- [ZU ERLEDIGENDE SCHRITTE]:
• A. Bis zu welchem Datum soll die Entlastungsprämie laut dem Text zur Entlastungsprämie verlängert werden?
• B. Gib bitte aus dem Text zur Entlastungsprämie alles ab „- • Arbeitgeber“ bis hinunter zu „deutlich ansteigen könnten.“ wortgetreu wieder.

Bundesregierung plant längere Laufzeit für Entlastungsprämie trotz Kritik
Wichtige Fakten
- • Die Entlastungsprämie soll bis 30. Juni 2027 verlängert werden.
- • Arbeitgeber müssen die Prämie zahlen, was zu Kritik führt.
- • Steuermindereinnahmen könnten 2,8 Milliarden Euro betragen.
- • 83 Prozent in einer Umfrage lehnen die Prämie ab.
Ausweitung der Prämie
Die Bundesregierung plant, die steuerfreie Entlastungsprämie von 1.000 Euro für Arbeitnehmer über das ursprünglich geplante Ende 2026 hinaus bis zum 30. Juni 2027 zu verlängern, wie aus einem Entschließungsantrag der Regierungsfraktionen hervorgeht. Der Bundestag soll am Mittwoch darüber abstimmen. Bundesfinanzminister Lars Klingbeil rechnet mit Steuermindereinnahmen von 2,8 Milliarden Euro, die aufgrund der längeren Laufzeit und möglicher höherer Nutzung durch Unternehmen deutlich ansteigen könnten.
Kritik von Arbeitgebern
Arbeitgeberverbände und der Mittelstand kritisieren die Prämie als kaum finanzierbar, da sie die Verantwortung auf Unternehmen abwälzt. In einer Umfrage des Handelsverbands Deutschland lehnen 83 Prozent der Befragten die Zahlung ab und sehen sie als staatliche Aufgabe. HDE-Präsident Alexander von Preen warnt vor finanziellen Mehrbelastungen und bezeichnet das Vorhaben als 'unredlich'.

Datensatzeinträge
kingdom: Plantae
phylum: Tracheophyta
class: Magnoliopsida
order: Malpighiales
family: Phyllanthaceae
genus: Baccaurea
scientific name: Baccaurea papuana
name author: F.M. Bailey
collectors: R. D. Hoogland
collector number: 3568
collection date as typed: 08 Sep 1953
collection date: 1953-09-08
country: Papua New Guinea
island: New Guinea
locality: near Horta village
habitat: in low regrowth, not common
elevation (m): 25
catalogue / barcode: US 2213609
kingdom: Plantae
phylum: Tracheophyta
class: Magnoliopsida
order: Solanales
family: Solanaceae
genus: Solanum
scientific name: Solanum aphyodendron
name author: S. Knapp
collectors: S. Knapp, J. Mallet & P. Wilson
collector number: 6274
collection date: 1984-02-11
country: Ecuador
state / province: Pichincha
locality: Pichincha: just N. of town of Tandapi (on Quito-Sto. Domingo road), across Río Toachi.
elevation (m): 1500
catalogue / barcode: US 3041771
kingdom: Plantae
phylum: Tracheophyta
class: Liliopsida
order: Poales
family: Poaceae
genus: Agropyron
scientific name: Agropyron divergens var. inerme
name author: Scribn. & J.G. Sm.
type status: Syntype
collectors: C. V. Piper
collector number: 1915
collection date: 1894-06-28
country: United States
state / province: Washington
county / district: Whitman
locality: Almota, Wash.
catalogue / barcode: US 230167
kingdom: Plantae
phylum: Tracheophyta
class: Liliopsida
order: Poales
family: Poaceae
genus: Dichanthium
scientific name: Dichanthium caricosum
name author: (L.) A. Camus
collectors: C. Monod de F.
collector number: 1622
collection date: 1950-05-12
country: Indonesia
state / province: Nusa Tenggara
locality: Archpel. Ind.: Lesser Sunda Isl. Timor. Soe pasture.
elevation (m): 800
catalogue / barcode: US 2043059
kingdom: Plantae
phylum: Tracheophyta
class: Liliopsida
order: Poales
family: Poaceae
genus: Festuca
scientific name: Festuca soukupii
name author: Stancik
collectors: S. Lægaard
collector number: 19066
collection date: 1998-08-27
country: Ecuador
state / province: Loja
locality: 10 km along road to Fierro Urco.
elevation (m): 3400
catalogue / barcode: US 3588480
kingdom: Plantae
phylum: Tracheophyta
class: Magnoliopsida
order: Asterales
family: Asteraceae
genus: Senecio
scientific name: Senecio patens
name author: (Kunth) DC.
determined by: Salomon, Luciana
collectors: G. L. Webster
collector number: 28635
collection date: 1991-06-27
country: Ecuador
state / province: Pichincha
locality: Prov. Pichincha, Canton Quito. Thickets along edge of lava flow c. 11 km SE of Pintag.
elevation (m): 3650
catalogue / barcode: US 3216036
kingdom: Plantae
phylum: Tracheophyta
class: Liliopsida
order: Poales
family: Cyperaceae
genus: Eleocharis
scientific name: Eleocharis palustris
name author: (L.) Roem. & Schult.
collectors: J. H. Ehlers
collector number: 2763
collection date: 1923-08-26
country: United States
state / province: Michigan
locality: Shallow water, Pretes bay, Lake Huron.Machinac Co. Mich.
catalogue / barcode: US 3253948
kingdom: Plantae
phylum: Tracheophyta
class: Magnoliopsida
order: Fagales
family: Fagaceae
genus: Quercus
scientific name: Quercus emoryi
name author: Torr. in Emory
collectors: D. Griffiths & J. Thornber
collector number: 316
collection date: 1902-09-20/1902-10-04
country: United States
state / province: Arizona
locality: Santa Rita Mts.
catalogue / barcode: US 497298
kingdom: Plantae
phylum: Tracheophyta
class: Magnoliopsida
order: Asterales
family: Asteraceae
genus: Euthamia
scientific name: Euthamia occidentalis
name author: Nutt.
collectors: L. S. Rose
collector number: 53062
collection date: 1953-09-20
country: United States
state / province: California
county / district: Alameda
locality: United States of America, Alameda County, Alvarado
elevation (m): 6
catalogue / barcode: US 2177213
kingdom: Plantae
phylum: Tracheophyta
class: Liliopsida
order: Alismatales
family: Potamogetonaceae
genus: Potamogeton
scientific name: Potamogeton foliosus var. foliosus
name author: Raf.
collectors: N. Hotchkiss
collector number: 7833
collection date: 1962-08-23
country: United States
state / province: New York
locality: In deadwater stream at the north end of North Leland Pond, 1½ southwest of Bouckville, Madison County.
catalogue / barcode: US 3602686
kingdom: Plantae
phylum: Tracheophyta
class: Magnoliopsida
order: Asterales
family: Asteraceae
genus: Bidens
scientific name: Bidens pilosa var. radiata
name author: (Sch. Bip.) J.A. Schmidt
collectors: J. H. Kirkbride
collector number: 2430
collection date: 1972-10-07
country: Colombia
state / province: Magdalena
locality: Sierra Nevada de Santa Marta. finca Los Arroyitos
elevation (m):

- [ANTWORTEN IM ÜBERBLICK]:
• A. Bis zum 30. Juni 2027.

• B.
- • Arbeitgeber müssen die Prämie zahlen, was zu Kritik führt.
- • Steuermindereinnahmen könnten 2,8 Milliarden Euro betragen.
- • 83 Prozent in einer Umfrage lehnen die Prämie ab.
Ausweitung der Prämie
Die Bundesregierung plant, die steuerfreie Entlastungsprämie von 1.000 Euro für Arbeitnehmer über das ursprünglich geplante Ende 2026 hinaus bis zum 30. Juni 2027 zu verlängern, wie aus einem Entschließungsantrag der Regierungsfraktionen hervorgeht. Der Bundestag soll am Mittwoch darüber abstimmen. Bundesfinanzminister Lars Klingbeil rechnet mit Steuermindereinnahmen von 2,8 Milliarden Euro, die aufgrund der längeren Laufzeit und möglicher höherer Nutzung durch Unternehmen deutlich ansteigen könnten.